Mad scientist Mike is busy carrying out experiments in chemistry. Today he will attempt to join three atoms into one molecule.

A molecule consists of atoms, with some pairs of atoms connected by atomic bonds. Each atom has a valence number — the number of bonds the atom must form with other atoms. An atom can form one or multiple bonds with any other atom, but it cannot form a bond with itself. The number of bonds of an atom in the molecule must be equal to its valence number.

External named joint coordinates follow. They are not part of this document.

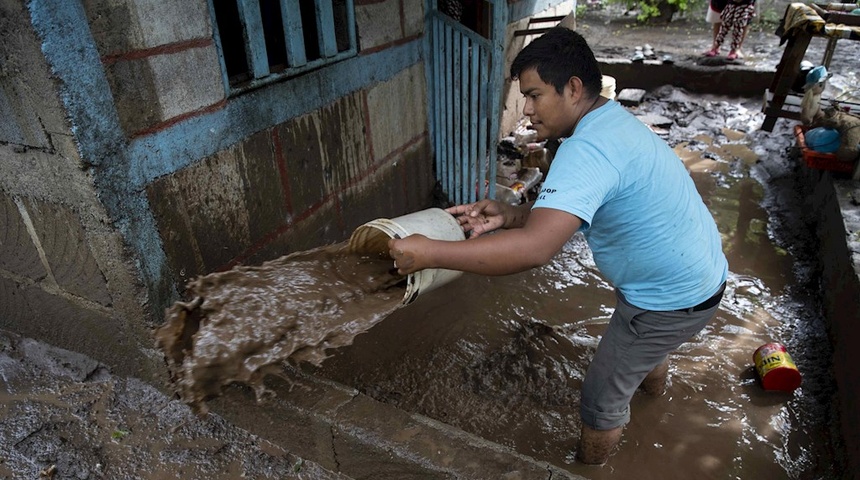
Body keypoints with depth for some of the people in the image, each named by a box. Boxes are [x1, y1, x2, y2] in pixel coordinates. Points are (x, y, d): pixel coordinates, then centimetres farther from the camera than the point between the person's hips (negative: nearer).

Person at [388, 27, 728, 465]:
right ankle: (652, 383, 73)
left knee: (602, 399, 6)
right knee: (646, 339, 39)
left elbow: (535, 248, -47)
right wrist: (508, 215, -14)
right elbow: (561, 212, 3)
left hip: (673, 297, -10)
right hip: (697, 273, 10)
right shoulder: (611, 122, 0)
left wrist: (427, 253, -42)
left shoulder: (588, 149, -34)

Mike knows valence numbers of the three atoms. Find a molecule that can be built from these atoms according to the stated rules, or determine that it is impossible.

Input

The single line of the input contains three space-separated integers a, b and c (1 ≤ a, b, c ≤ 10⁶) — the valence numbers of the given atoms.

Output

If such a molecule can be built, print three space-separated integers — the number of bonds between the 1-st and the 2-nd, the 2-nd and the 3-rd, the 3-rd and the 1-st atoms, correspondingly. If there are multiple solutions, output any of them. If there is no solution, print "Impossible" (without the quotes).

Sample Input

Input

1 1 2

Output

0 1 1

Input

3 4 5

Output

1 3 2

Input

4 1 1

Output

Impossible

题意：这道题告诉你3个节点的度数，也就是相邻两点的边的数目，例如：我们定义这三个顶点分别是a,b,c，设第一个点和第二个点之间的边的数目为x,第二个点与第三个点之间的边的数目为y,第三个点与第四个
点之间的边的数目为z,那么a = x + z, b = x + y, c = y + z;而且根据握手定理： 顶点度数之和为变得2倍，所以顶点度数和为偶数，而且两点见得边数不小于0.  有个疑点是为什么x = a +b - c?

/*************************************************************************
    > File Name: cf.cpp
    > Author: PrayG
    > Mail: 
    > Created Time: 2016年07月10日 星期日 12时57分34秒
 ************************************************************************/

#include<iostream>
#include<cstdio>
#include<bits/stdc++.h>
#include<string>
using namespace std;
const int maxn = 200005;
int main()
{
    int a,b,c;
    cin >> a >> b >> c;
    int x ,y,z;
    int sum;
    sum = a+ b + c;
    x = a + b - c;
    y = b + c - a;
    z = a + c - b;
    if(x < 0 || y < 0 || z < 0|| sum%2)
    {
        printf("Impossible\n");
    }
    else
    {
        printf("%d %d %d\n",x/2,y/2,z/2);
    }
    return 0;
}